Given the graph of the polynomial function below, determine the least possible degree of the polynomial and whether it is even or odd. Use end behavior, the number of intercepts, and the number of turning points to help you.

Answer: The end behavior indicates an odd-degree polynomial function; there are 3 x-intercepts and 2 turning points, so the degree is odd and at least 3. Because of the end behavior, we know that the leading coefficient must be negative.

[ohm_question]15937[/ohm_question]
Now we will show that you can also determine the least possible degree and number of turning points of a polynomial function given in factored form.

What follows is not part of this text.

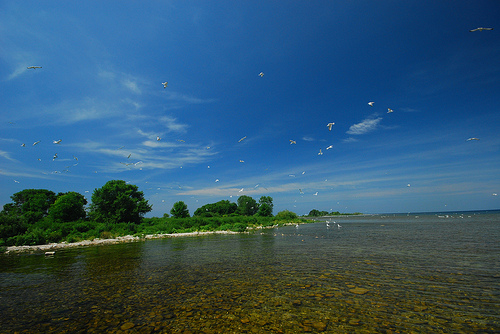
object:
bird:
[238, 136, 247, 143]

### Example: Drawing Conclusions about a Polynomial Function from ITS Factors

Given the function $f\left(x\right)=-4x\left(x+3\right)\left(x - 4\right)$, determine the local behavior.

Answer: The y-intercept is found by evaluating $f\left(0\right)$.

$\begin{array}{c}f\left(0\right)=-4\left(0\right)\left(0+3\right)\left(0 - 4\right)\hfill \hfill \\ \text{}f\left(0\right)=0\hfill \end{array}$

The y-intercept is $\left(0,0\right)$. The x-intercepts are found by setting the function equal to 0.

$0=-4x\left(x+3\right)\left(x - 4\right)$

$\begin{array}{lllllllllllllll}-4x=0\hfill & \hfill & \text{or}\hfill & \hfill & x+3=0\hfill & \hfill & \text{or}\hfill & \hfill & x - 4=0\hfill \\ x=0\hfill & \hfill & \text{or}\hfill & \hfill & \text{}x=-3\hfill & \hfill & \text{or}\hfill & \hfill & \text{}x=4\end{array}$

The x-intercepts are $\left(0,0\right),\left(-3,0\right)$, and $\left(4,0\right)$. The degree is 3 so the graph has at most 2 turning points.

Now it is your turn to determine the local behavior of a polynomial given in factored form.

### Try It

Given the function $f\left(x\right)=0.2\left(x - 2\right)\left(x+1\right)\left(x - 5\right)$, determine the local behavior.

Answer: The x-intercepts are $\left(2,0\right),\left(-1,0\right)$, and $\left(5,0\right)$, the y-intercept is $\left(0,\text{2}\right)$, and the graph has at most 2 turning points.